The bottom line is that if the service requires credentials, you must provide them. Is there a specific reason that you cannot or will not provide credentials to the service?
Is it possible to use Brokered Kerberos Authentication for web services over the Internet? I'm looking at web services security for an environment which already has Active Directory. Due to the existing architecture the web services will be quite chatty and I have no control over this architecture. It may take up to 6 web service calls to perform one business process .
There is concern over authenticating multiple times and the overhead this will incur. From my initial reading of brokered kerberos authentication, once the user credentials are provided then a Kerberos security token will be returned and authentication is not required for each web service call.
I'm envisaging a system where the user credentials are passed to Active Directory via a web service call and the Kerberos token is returned. This token is then used for all subsequent web service calls.
Is this possible or am I heading off on a tangent? If I am heading off on a tangent is there a preferred approach for this? I've finished reading the Microsoft Web Service Security: Scenarios, Patterns and Implementation Guidance for WSE 3.0 and still a little unclear.
Consider leveraging the SAML protocol as a way to exchange assertions via WS-Security.
This is what I wish to achieve:
My ASP.NET web service is hosted on a server called //service. I want to control access to the web service by server and by application as well. What I mean here is if I have two ASP.NET web applications (app1 and app2) hosted on a server called //web1 and I only want //web1/app1 to be able to call the web service. I know that I can grant access to the IP address of //web1 but that would allow both //web1/app1 and //web1/app2 access to the web service.

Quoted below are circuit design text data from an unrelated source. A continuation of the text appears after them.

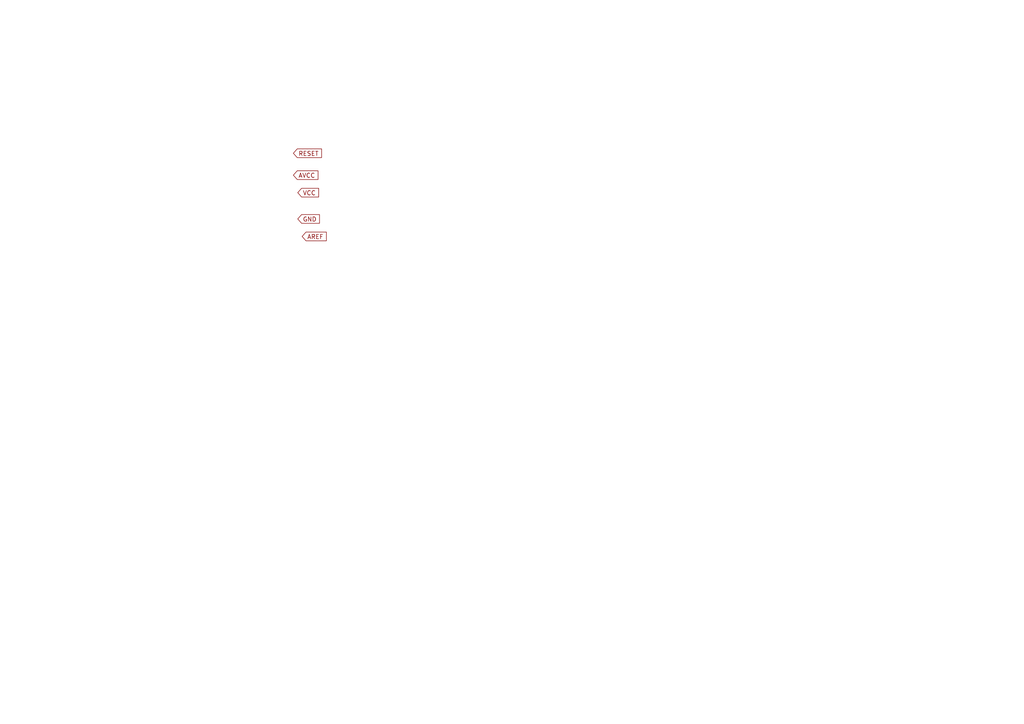
<source format=kicad_sch>
(kicad_sch
	(version 20250114)
	(generator "eeschema")
	(generator_version "9.0")
	(uuid "908b1c22-d826-4059-ae23-5171e64b8395")
	(paper "A4")
	(lib_symbols)
	(global_label "AREF"
		(shape input)
		(at 87.63 68.58 0)
		(fields_autoplaced yes)
		(effects
			(font
				(size 1.27 1.27)
			)
			(justify left)
		)
		(uuid "3e3bb031-8b03-4160-8874-7380358589e4")
		(property "Intersheetrefs" "${INTERSHEET_REFS}"
			(at 95.2114 68.58 0)
			(effects
				(font
					(size 1.27 1.27)
				)
				(justify left)
				(hide yes)
			)
		)
	)
	(global_label "GND"
		(shape input)
		(at 86.36 63.5 0)
		(fields_autoplaced yes)
		(effects
			(font
				(size 1.27 1.27)
			)
			(justify left)
		)
		(uuid "7611ee46-4704-45cf-bfd2-904b1870acc2")
		(property "Intersheetrefs" "${INTERSHEET_REFS}"
			(at 93.2157 63.5 0)
			(effects
				(font
					(size 1.27 1.27)
				)
				(justify left)
				(hide yes)
			)
		)
	)
	(global_label "RESET"
		(shape input)
		(at 85.09 44.45 0)
		(fields_autoplaced yes)
		(effects
			(font
				(size 1.27 1.27)
			)
			(justify left)
		)
		(uuid "900e20a8-7793-4c17-8934-c2f530ba660c")
		(property "Intersheetrefs" "${INTERSHEET_REFS}"
			(at 93.8203 44.45 0)
			(effects
				(font
					(size 1.27 1.27)
				)
				(justify left)
				(hide yes)
			)
		)
	)
	(global_label "VCC"
		(shape input)
		(at 86.36 55.88 0)
		(fields_autoplaced yes)
		(effects
			(font
				(size 1.27 1.27)
			)
			(justify left)
		)
		(uuid "d0f927b9-b9a1-4bc3-8f6f-426584f70c78")
		(property "Intersheetrefs" "${INTERSHEET_REFS}"
			(at 92.9738 55.88 0)
			(effects
				(font
					(size 1.27 1.27)
				)
				(justify left)
				(hide yes)
			)
		)
	)
	(global_label "AVCC"
		(shape input)
		(at 85.09 50.8 0)
		(fields_autoplaced yes)
		(effects
			(font
				(size 1.27 1.27)
			)
			(justify left)
		)
		(uuid "f0145c0a-a4cf-43b6-82f1-0f9d1e1bd564")
		(property "Intersheetrefs" "${INTERSHEET_REFS}"
			(at 92.7924 50.8 0)
			(effects
				(font
					(size 1.27 1.27)
				)
				(justify left)
				(hide yes)
			)
		)
	)
)

</source>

I am thinking about using an SSL certificate as I don't want the web application to handle the login/password. on //service, I will grant access to the ip of //web1 and map a client certificate from //web1 to a windows account and this will allow only applications from //web1 to access. But then how do I further control the access to only //web1/app1?
You can use standard HTTP Authentication to control which applications have access to your web service.
Credentials are passed in the Authorization header with each request. Every web service client (i.e. //web1/app1) should have its own credentials, so if //web1/app2 tried to connect to the web service without providing recognized credentials, it would be denied access.
I recommend using SSL to encrypt all traffic, so that authentication information and other sensitive data is secure.
Here are a few articles that may be helpful:
HTTP Security and ASP.NET Web Services (see Authentication section)
Authentication in ASP.NET Web Services
Good luck!
Not really.
A certificate secures the transmission between the client and server domain. It doesn't really work to have multiple certificates for multiple subdirectories.
What you'd want to do is to create a login service that returns a token. You then use that token to manage the session on the server side and the client uses it along with every subsequent request to access and execute the available services. (can this token access this webservice? t/f)
You're going to have to give the client access to some sort of credentials. Whether that is a certificate exchange or a user/pass you're going to have to figure out who the client actually is.